Step 1: the design of model data frame entirety, mainly for explicitly defining for mode input data;
Step 2: data prediction design carries out further processing processing mainly for mode input matrix is generated;
Step 3: sample control design case, mainly for the sample data and label data in supervision machine study;
Step 4: model training design mainly establishes an algorithms library, the training data that step 2 is completed the process is as defeated Enter, then, calls the algorithm in algorithms library, that is, produce corresponding machine learning model;
Step 5: test data is inputted in trained each model and calculates acquisition prediction knot by model evaluation design Fruit compares the otherness of the target item and prediction result in test data.
Further, the method for the model realization framework based on supervision class machine learning algorithm, wherein the step Mode input data are divided into target item and characteristic item in rapid 1, wherein target item is the object that model needs to predict, passes through industry Business demand confirms such object;Characteristic item be then for carrying out model training multi-dimensional matrix, it is every in characteristic item One dimension all has certain influence to prediction target item.
Further, the method for the model realization framework based on supervision class machine learning algorithm, wherein described Processing mode in step 2 the following steps are included:
1, deletion row records duplicate data sample or any one column missing values are more than 50% characteristic series;
2, the basic conversion of correlated characteristic column;
3, pass through the characteristic series of some continuous types of the related dummy variable discretization of design or classifying text type;
4, the processing of exceptional value deviates excessive data point for arranging, and is directly deleted or assignment again;
5, it is calculated with the multiple characteristic series of specific logical association, generates new characteristic series;
6, data are carried out by lateral division with certain rule, is respectively defined as training data and test data.
Further, the method for the model realization framework based on supervision class machine learning algorithm, wherein described Basic conversion includes that LOG, EXP, SQRT are converted.
It is further again, the method for the model realization framework based on supervision class machine learning algorithm, wherein institute Sample data in step 3 is stated, needs to increase a column entitled " weight " or the amendment column of " offset ", assignment rule are as follows:
The sample that label is 1, weight are assigned a value of p1/r1;
The sample that label is 0, weight are assigned a value of (1-p1)/(1-r1);
Wherein p1 is ratio shared by label is 1 in initial bulk sample notebook data sample, and r1 is sample adjusted of sampling Ratio shared by the sample that label is 1 in data.
It is further again, the method for the model realization framework based on supervision class machine learning algorithm, wherein institute Stating the algorithms library in step 4 is the algorithm packet in R, or is the Scipy algorithms library in Python, or is calculated for the MLlib in Spark Faku County.
It is further again, the method for the model realization framework based on supervision class machine learning algorithm, wherein institute It states target item involved in step 5 and prediction result is equipped with reference quantity, respectively mean square error and classification accuracy, wherein
MSE is known as mean square error, calculation formula are as follows:
Wherein, N is test sample amount, yiFor the target item in test data,For model predication value.
Classification accuracy, calculation formula are as follows:
Wherein, N is test sample amount, and p is that model prediction is 1 and realistic objective item is also 1 quantity, and q is model prediction For 0 and realistic objective item is also 0 quantity.
It is further again, the method for the model realization framework based on supervision class machine learning algorithm, wherein one The rule of fixed rule is the ratio cut partition training test data with 7:3, i.e., 70% data sample is used for training pattern, 30% Data sample be used to test.

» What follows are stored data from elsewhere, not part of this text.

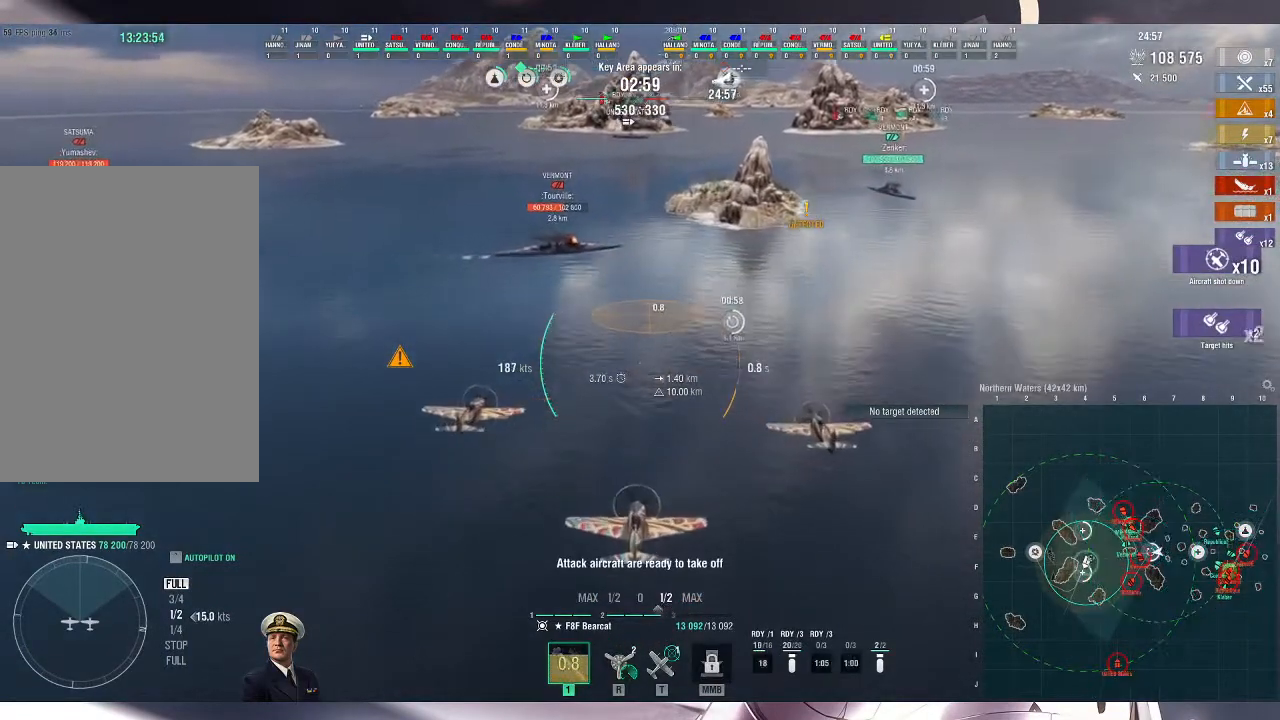
{"keys": [], "mouse": [], "events": [[167, "alt_l", "up"]]}
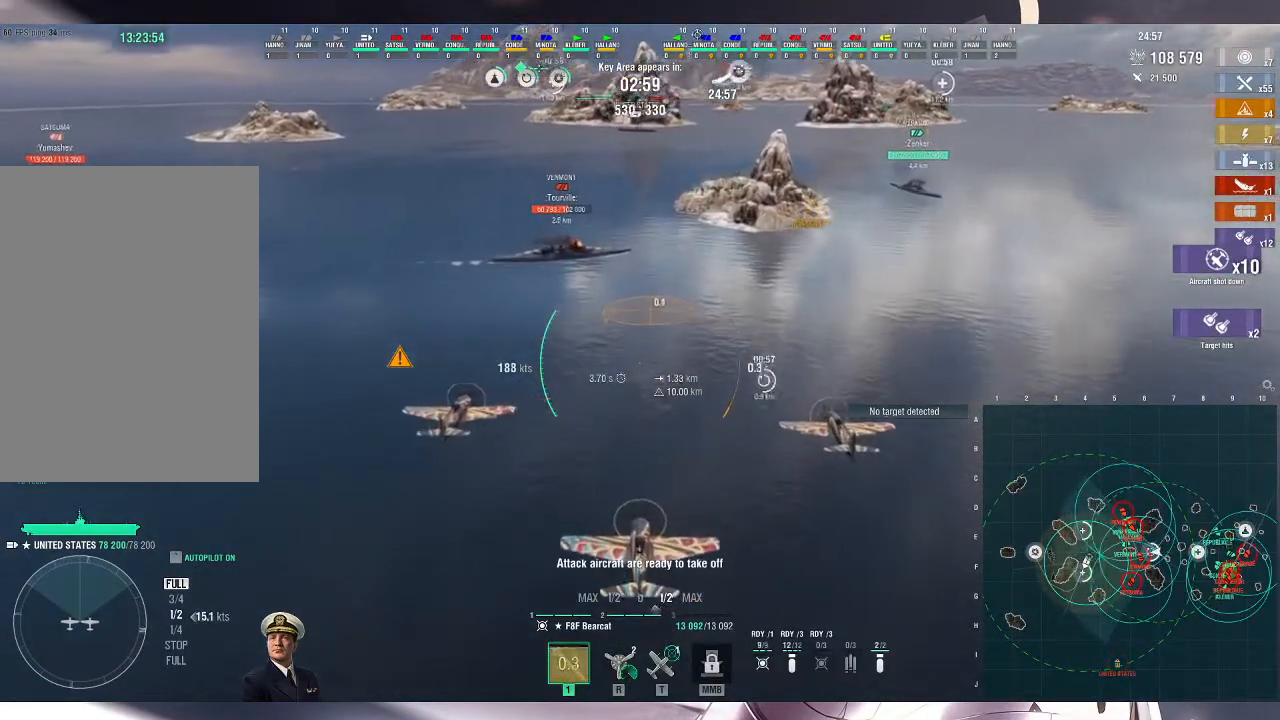
{"keys": [], "mouse": [], "events": []}
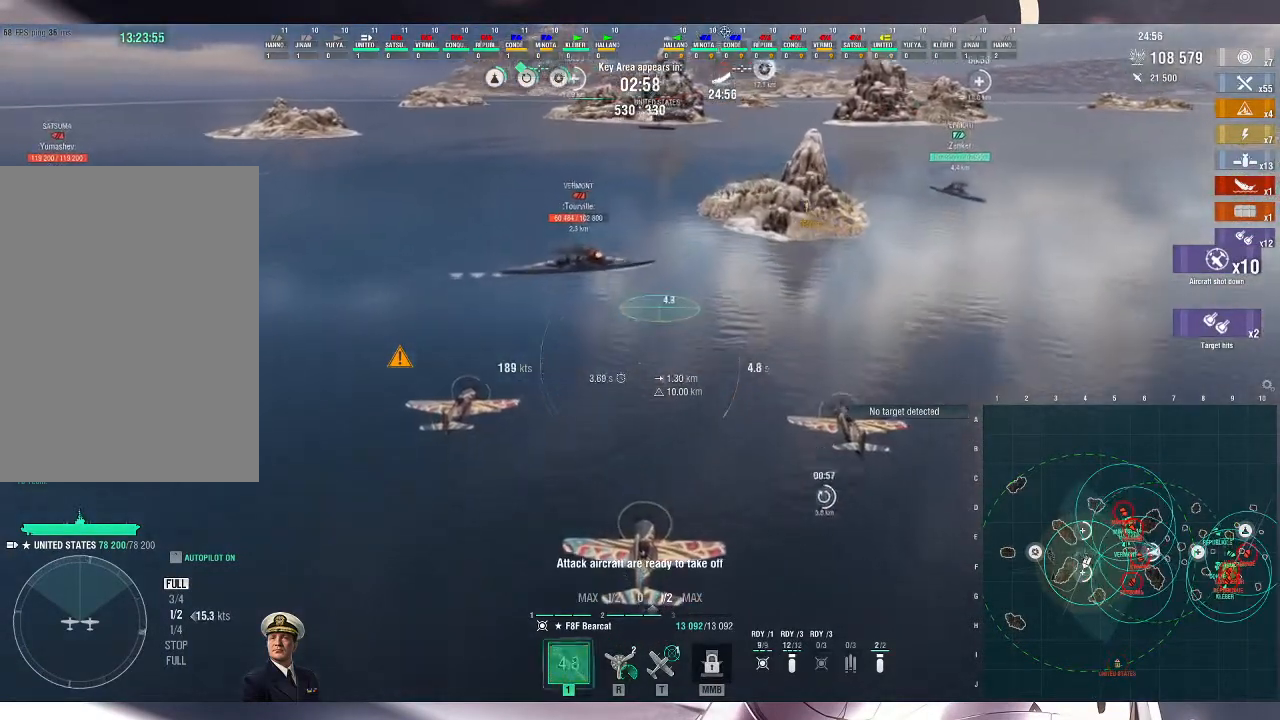
{"keys": [], "mouse": [], "events": []}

According to the above aspect of the present invention, the present invention has at least the following advantages:
1, the invention is to supervise the complete procedure of class machine learning algorithm, has versatility and reproducibility, for each The machine learning algorithm business in field can use.
2, the invention considers thorough in process of data preprocessing, for establish machine learning model provide it is reliable defeated Enter.
3, the invention is suitable for all kinds of machine learning frames and all kinds of machine learning models.
The above description is only an overview of the technical scheme of the present invention, in order to better understand the technical means of the present invention, And can be implemented in accordance with the contents of the specification, the following is a detailed description of the preferred embodiments of the present invention and the accompanying drawings.
Detailed description of the invention
In order to illustrate the technical solution of the embodiments of the present invention more clearly, below will be to needed in the embodiment attached Figure is briefly described, it should be understood that the following drawings illustrates only certain embodiments of the present invention, therefore is not construed as pair The restriction of range for those of ordinary skill in the art without creative efforts, can also be according to this A little attached drawings obtain other relevant attached drawings.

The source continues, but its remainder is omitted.